→ Activity: Below are records; please give the number of their lines that contain the string "tightlist", and only that number.

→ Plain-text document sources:

----------------

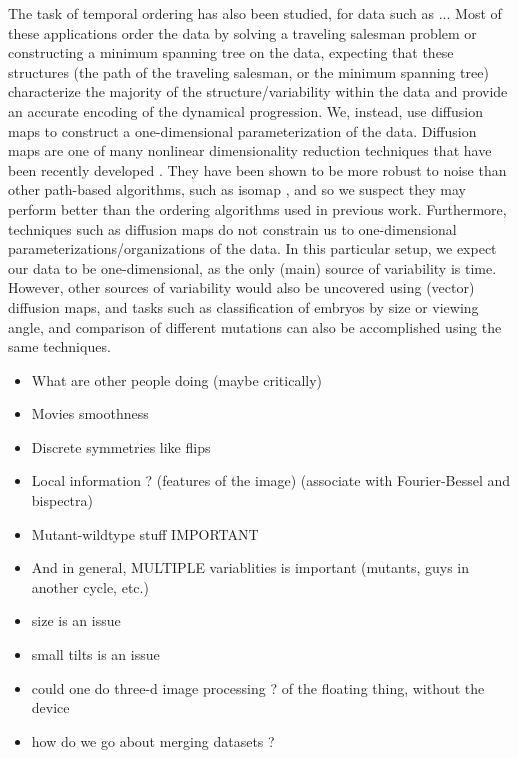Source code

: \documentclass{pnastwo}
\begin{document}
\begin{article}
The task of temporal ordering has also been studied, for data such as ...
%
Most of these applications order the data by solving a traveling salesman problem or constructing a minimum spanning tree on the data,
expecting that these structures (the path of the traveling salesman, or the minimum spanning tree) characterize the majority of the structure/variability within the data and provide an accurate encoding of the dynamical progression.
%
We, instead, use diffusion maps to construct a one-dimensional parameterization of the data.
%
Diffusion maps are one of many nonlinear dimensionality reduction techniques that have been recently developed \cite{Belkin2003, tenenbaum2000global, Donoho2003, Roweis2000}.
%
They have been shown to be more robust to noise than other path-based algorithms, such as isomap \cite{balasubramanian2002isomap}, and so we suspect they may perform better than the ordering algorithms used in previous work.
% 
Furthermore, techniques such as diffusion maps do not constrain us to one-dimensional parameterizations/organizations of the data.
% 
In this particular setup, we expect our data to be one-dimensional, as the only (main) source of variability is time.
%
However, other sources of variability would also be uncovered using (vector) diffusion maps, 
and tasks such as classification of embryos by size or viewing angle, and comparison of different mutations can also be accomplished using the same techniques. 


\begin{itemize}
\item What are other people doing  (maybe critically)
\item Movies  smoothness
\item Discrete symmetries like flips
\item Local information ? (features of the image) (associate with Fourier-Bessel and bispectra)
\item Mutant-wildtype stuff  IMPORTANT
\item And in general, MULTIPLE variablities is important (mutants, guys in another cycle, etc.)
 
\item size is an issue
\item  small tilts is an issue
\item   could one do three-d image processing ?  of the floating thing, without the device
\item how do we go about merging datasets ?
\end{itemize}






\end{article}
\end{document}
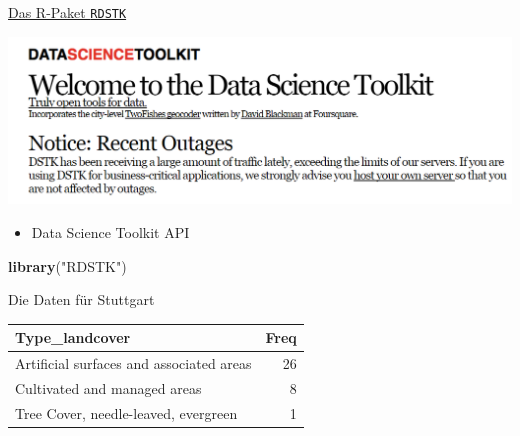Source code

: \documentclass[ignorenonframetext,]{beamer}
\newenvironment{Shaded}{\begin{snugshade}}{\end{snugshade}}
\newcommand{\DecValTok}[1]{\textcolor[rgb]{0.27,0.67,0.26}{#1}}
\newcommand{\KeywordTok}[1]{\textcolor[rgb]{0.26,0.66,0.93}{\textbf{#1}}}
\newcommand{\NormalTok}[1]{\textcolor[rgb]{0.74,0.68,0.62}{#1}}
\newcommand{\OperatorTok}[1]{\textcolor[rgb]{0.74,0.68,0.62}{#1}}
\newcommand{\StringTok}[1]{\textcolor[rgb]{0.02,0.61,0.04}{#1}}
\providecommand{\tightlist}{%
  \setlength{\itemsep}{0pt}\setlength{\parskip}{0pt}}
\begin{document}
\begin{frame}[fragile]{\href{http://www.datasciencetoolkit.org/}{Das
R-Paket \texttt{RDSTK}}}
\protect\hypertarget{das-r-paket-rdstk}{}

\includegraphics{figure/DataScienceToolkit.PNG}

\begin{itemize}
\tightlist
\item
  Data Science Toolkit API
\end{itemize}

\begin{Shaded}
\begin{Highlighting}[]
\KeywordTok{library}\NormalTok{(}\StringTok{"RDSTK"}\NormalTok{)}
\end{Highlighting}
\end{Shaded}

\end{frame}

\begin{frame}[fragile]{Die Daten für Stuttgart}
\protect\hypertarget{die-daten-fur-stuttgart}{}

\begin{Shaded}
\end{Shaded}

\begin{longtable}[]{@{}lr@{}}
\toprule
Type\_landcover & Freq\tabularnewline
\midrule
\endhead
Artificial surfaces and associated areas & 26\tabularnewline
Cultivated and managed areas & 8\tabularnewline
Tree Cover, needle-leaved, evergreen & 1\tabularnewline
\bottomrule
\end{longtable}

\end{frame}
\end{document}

----------------

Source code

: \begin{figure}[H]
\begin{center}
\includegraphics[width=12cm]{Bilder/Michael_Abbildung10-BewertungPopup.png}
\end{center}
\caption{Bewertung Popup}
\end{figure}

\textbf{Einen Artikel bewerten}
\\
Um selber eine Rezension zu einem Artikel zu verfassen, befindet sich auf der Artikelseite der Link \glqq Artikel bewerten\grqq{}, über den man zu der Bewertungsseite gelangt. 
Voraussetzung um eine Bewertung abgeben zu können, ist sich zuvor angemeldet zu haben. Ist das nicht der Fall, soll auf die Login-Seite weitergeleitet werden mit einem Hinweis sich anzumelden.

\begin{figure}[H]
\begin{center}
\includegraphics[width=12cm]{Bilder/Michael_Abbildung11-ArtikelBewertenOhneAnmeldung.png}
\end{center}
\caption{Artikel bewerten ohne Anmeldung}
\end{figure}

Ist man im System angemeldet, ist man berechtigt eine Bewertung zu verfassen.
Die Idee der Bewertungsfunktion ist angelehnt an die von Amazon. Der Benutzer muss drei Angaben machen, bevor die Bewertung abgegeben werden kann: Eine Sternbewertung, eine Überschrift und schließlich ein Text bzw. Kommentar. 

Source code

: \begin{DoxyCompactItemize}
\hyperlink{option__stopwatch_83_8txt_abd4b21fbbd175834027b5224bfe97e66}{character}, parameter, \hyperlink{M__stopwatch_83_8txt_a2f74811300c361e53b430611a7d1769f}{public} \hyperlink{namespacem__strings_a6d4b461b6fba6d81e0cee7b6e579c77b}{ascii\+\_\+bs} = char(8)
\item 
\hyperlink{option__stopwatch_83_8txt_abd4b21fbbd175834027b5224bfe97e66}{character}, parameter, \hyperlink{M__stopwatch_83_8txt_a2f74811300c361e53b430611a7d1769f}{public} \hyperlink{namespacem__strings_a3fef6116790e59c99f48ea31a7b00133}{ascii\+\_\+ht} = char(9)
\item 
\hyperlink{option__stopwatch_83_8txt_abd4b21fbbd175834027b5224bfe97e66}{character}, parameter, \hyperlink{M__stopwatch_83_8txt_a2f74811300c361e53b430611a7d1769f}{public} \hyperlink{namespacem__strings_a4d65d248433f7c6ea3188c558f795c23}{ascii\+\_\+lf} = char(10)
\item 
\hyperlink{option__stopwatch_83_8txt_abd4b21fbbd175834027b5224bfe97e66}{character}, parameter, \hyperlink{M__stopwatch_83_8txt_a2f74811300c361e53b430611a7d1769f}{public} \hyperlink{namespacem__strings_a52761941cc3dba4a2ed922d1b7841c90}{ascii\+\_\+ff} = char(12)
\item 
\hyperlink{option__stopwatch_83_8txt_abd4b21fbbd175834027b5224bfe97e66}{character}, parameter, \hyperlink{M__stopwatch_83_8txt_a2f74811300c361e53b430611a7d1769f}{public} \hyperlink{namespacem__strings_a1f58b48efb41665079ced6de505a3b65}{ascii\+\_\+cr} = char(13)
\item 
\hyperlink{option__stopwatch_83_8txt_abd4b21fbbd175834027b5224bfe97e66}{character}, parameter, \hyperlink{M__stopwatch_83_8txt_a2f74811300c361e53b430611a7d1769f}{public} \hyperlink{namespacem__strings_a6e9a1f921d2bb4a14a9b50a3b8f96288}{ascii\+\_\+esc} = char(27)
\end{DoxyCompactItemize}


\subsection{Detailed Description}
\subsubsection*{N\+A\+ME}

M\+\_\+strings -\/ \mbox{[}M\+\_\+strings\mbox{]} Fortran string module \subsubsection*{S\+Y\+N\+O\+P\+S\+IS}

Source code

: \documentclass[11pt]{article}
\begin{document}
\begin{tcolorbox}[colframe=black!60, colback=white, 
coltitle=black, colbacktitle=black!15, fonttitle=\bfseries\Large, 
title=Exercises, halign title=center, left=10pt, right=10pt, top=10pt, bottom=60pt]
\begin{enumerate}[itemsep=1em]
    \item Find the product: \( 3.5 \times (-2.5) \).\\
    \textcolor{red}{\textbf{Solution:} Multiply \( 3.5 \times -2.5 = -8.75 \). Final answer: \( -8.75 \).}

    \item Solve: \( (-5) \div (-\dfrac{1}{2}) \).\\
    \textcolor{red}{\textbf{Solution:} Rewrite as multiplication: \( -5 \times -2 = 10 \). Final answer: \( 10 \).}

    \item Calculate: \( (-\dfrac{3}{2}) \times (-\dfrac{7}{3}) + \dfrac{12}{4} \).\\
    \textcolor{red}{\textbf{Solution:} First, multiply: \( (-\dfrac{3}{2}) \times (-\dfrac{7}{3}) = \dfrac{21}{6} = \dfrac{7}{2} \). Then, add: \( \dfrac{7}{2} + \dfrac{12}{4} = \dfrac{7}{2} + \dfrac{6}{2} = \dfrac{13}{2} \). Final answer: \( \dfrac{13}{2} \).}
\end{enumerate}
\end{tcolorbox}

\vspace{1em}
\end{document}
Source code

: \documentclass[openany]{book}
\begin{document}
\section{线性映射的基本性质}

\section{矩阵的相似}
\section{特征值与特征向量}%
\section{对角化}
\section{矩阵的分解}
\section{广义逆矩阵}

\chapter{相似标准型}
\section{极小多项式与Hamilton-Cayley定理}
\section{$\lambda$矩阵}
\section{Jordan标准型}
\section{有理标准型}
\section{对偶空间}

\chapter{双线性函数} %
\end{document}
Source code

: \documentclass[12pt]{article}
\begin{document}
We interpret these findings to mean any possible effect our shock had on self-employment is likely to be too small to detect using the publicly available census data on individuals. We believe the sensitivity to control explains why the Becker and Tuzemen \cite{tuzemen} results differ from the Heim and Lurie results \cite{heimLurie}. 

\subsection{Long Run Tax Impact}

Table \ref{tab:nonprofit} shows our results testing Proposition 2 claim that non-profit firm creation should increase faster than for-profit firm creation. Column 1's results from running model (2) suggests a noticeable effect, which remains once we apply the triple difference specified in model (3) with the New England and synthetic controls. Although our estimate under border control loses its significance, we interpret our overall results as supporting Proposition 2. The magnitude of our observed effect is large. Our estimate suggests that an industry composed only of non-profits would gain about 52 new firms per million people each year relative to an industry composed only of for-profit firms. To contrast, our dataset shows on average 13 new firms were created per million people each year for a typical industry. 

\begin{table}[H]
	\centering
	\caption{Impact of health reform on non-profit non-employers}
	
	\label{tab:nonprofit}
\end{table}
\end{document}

----------------

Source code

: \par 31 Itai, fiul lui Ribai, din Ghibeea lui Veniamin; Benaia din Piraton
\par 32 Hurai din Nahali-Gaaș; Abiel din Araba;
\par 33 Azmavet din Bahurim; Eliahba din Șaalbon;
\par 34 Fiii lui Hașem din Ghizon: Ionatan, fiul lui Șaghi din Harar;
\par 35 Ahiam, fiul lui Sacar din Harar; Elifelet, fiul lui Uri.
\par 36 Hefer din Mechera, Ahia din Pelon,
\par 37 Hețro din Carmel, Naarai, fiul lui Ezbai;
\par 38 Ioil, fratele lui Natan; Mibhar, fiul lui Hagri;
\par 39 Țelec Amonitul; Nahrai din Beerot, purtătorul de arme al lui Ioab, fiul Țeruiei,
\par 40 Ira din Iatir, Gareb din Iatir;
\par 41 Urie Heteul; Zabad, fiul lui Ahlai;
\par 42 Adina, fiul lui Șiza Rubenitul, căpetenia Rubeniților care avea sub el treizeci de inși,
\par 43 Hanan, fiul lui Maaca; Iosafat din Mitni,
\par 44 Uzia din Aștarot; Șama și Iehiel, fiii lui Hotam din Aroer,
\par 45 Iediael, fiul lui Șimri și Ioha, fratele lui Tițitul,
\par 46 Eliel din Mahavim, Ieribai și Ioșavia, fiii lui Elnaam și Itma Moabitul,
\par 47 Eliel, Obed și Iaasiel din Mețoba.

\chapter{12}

----------------

→ Written answer: 2